On Enceladus, water reaches the surface and is vented into space, which eventually builds one of the outer rings of the planet Saturn.

Enceladus is covered by a thick ice sheet, but in the case of Ceres, all of the underground water is covered by a global crust of rock, dirt, and debris.

The dynamic taking place on Ceres, like Enceladus, is that some of the subsurface water is forced up to the surface.

Enceladus has extreme venting of water because the powerful gravity of Saturn creates serious pressures within Enceladus.

On Ceres there is no such pressure, so the forces there slowly form a dome of salty ice, then as the ice sublimates it leaves a salty residue (an ice volcano dynamic).

IMO this is more evidence of a fairly recent (in cosmological time scales) planetary catastrophe which blanketed the solar system with craters caused by pieces of the planet being blasted out in all directions.

The reason I say "recent" is that all the water would have by now oozed out if these two bodies were formed billions of years ago.

The explosion that destroyed a planet and left a rock pile of debris in our solar system, IMO took place millions of years ago, not billions.
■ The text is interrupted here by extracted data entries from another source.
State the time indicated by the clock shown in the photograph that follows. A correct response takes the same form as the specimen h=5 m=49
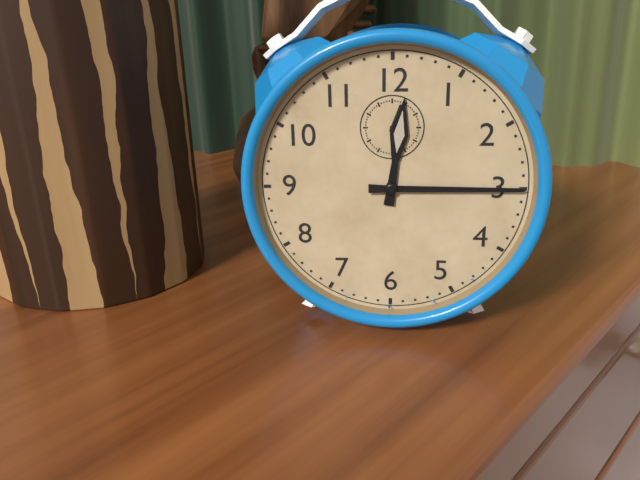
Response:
h=12 m=15
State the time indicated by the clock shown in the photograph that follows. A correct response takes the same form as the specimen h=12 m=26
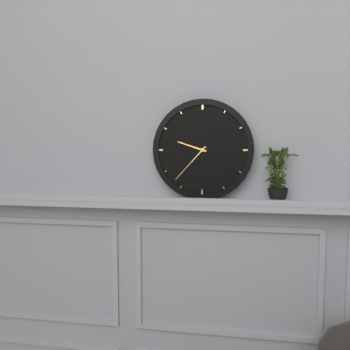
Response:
h=9 m=37
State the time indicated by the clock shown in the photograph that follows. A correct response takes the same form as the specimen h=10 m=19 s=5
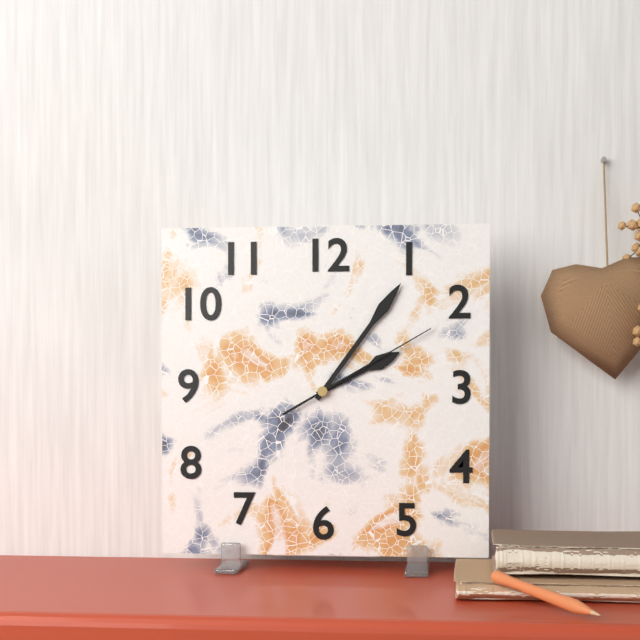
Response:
h=2 m=6 s=10
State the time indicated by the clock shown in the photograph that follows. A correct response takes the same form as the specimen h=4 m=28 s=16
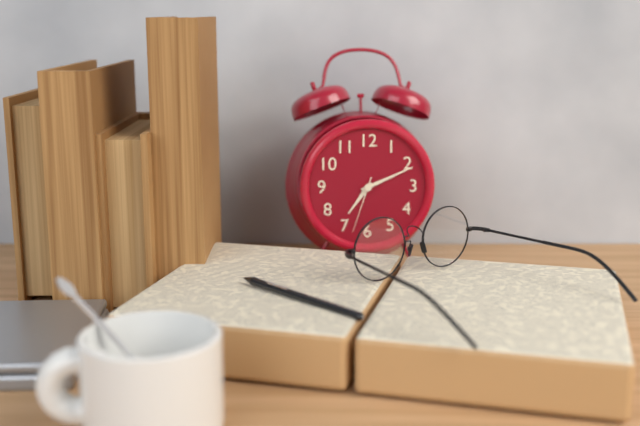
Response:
h=7 m=11 s=33
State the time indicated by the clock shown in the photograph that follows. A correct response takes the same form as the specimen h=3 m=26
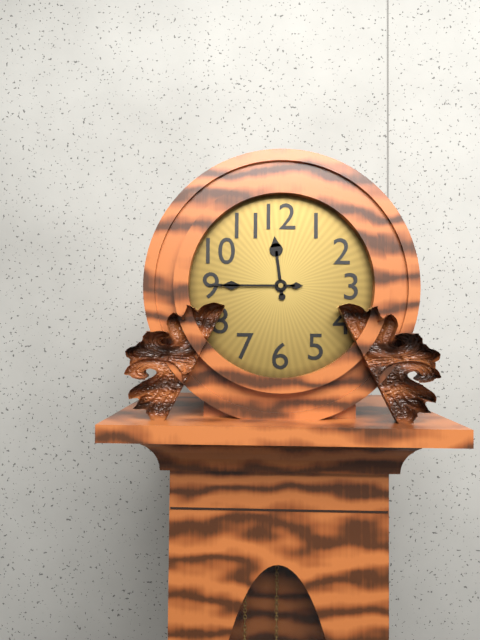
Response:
h=11 m=45
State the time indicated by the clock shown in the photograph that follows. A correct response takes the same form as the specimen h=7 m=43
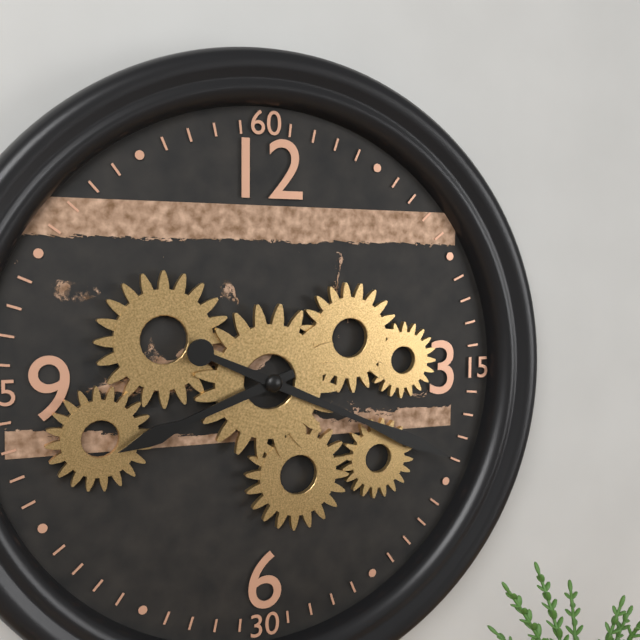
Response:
h=8 m=19
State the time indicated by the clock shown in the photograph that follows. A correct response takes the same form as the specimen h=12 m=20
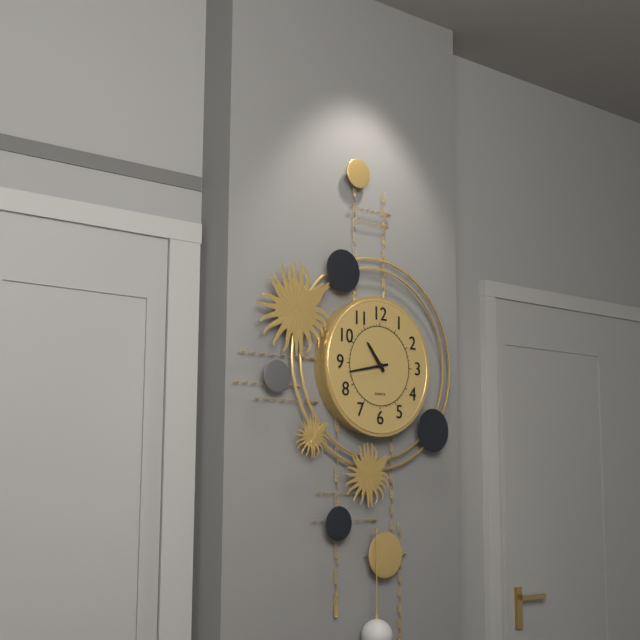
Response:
h=10 m=43
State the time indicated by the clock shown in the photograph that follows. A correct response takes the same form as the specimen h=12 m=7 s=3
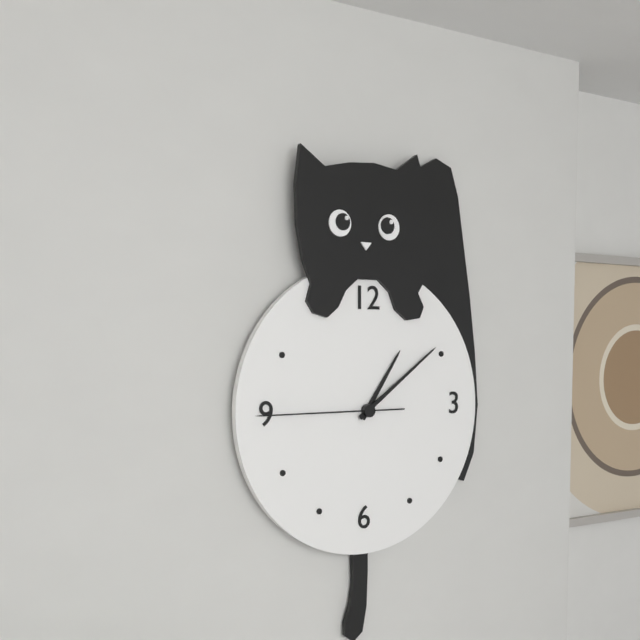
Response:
h=1 m=9 s=45
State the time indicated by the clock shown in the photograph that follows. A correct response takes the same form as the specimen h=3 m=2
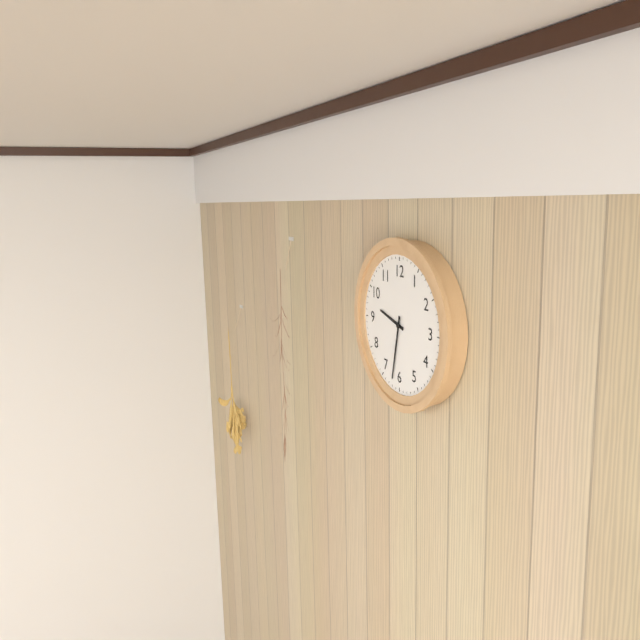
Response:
h=9 m=32
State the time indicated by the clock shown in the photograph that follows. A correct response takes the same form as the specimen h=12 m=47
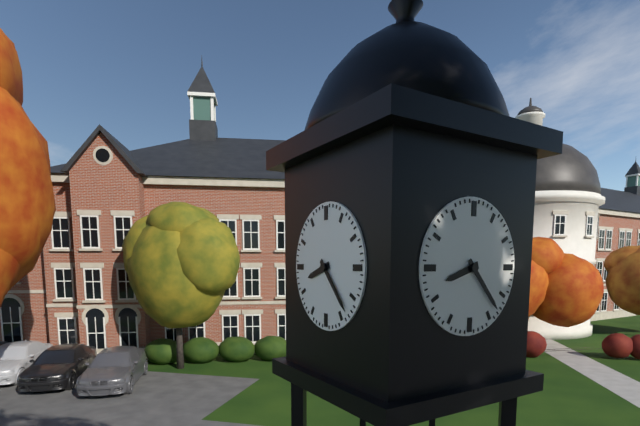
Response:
h=8 m=23
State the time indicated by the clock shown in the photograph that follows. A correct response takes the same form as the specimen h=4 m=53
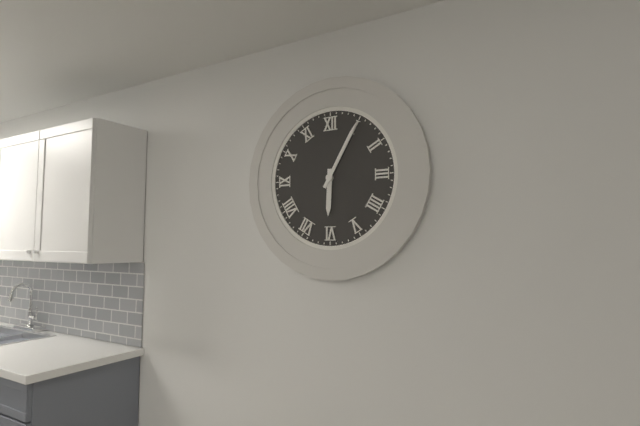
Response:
h=6 m=5
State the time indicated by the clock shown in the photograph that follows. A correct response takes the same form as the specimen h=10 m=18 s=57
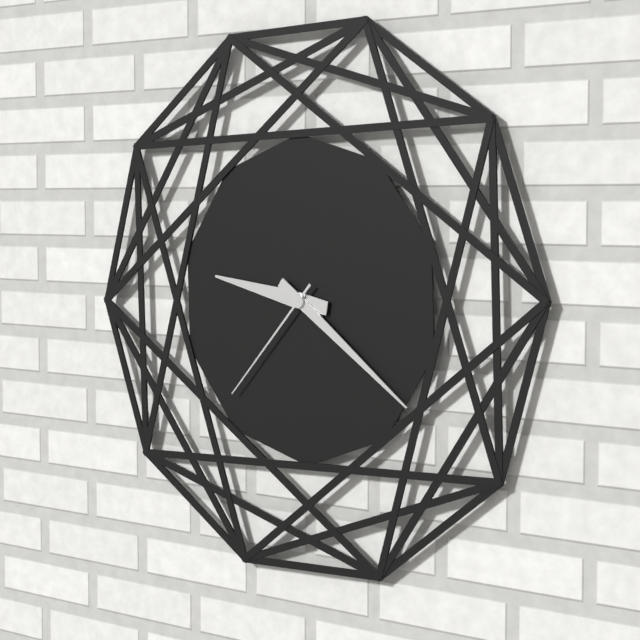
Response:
h=9 m=21 s=37
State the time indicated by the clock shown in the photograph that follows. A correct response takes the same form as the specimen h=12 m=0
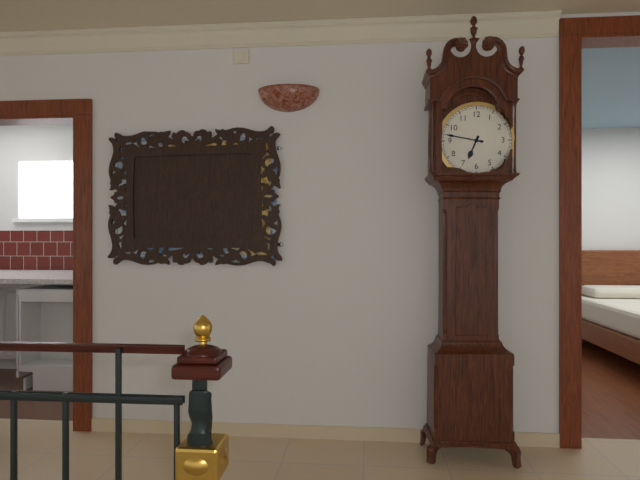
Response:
h=6 m=47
If it had been billions the water would have been gone long ago because that water is a finite resource on a small dwarf planet.

The previous post in this series is here.



1 comment:

  1. A recent paper agrees with the notion that Saturn's moon Enceladus is younger than previously thought (link).

    It is maybe only 100 million years old, not several billion as current hypotheses would have it.